Tuesday, September 23, 2008

EEP!

don't know if anyone ever looks at this anymore...but I totally messed it up trying to edit my layout! Help Ariyanna FIX IT PLEASE!!!!!

Monday, September 22, 2008

A Bottle of Wine and Black Hair Dye

A Bottle of Wine and Black Hair Dye

I’ve seen the problems of this world

And to me has happened a few

But I’ll save this song for the ones that know

My woe is found in you

You take me for the ride of my life

With no direction where to go

The trail marked lightly down the map

The future no one can know

Laughing.

Singing.

Shouting.

Crying.

I gave my best

It was all I had

But it wasn't good enough for you

The problems of this world are far and wide

With my problems just a few

But I’ll solve mine with a bottle of wine

And black hair dye

So Baby, Here’s to you


Let me know what you think, it is already posted on Fictionpress. I dyed my hair to try to get out the red and it inspired the poem. Cause people think with my hair black it is like some kind of emo expression or something lol.

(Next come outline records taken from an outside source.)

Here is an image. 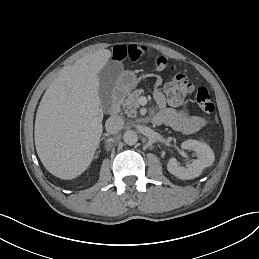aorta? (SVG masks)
Instances as JSON below:
<instances>
[{
    "label": "aorta",
    "mask_w": 259,
    "mask_h": 259,
    "mask_svg": "<svg viewBox=\"0 0 259 259\" xmlns=\"http://www.w3.org/2000/svg\"><path fill=\"white\" fill-rule=\"evenodd\" d=\"M123 140L127 145H134L138 141V135L135 131L133 130H128L124 133L123 135Z\"/></svg>",
    "instance_id": "1"
}]
</instances>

Savvy AKA LoneLilyintheGarden

Wednesday, September 17, 2008

Ah to be inspired...

I was hoping to have a post talking about what inspires me to write poetry. Well the answer is definitely everything, however lately I have been particulary uninspired. I hate the feeling of searching my brain for inspiration. There is this huge wall, surround by a fog, surround by an electrical shock fence, and I can't get through. Everytime I attempt to write uninspired it feels as if I have just hit that wall at about 90 mph. In other words, I have writers block. Seems like the only way I can write is if I am in love or I hate everyone. Which isn't really good terms to write on. My poems are like my diary screaming out loud, they are the reason I live, the breath of my being, the definition of me, and my soul is completely poured into each and every drop of ink I spill onto the page. The pain of being without inspiration is an extreme downer, a downer without a fix. Nothing will give me the high I need to write. I don't mean a physical high, but an emotional high. I wanna be able to close my eyes and see dreams come true, visit other worlds, murder with my thought, and love and be loved unconditionally for who I am and who I can be. So I guess it just boils down I need something life altering to happen in my life or my fictionpress account may never make it to 100! So what inspires you, any idea how to free the writer form the block.

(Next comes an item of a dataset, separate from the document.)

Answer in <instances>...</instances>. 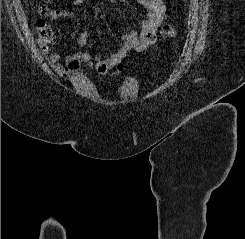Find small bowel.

The Painfully Less Inspired Savvy

Thursday, September 4, 2008

CrushCrushCrush on Fiction

Fictional crushes. We think they're silly when they concern a game junky drooling over his favorite digital rendering of a big boobed elf, but there's more to fictional crushes than hormones. Now, let's get something straight, the fictional crushes I'm discussing do not involve Gary Sue the lovable emo warrior or your favorite Harlequin hunk. I'm concerned with the characters who stay with you, the ones who remain long after the spine is broken and the pages memorized. I'm talking personalities, realistic but unreal.

Books. Television. Movies. Comics. Games.
Full of people who aren't real. Sure, they may look like people you know, they may be played by famous actors. But the characters themselves are pure fiction. So how do you crush on a fictional someone? It's pretty easy: you get addicted.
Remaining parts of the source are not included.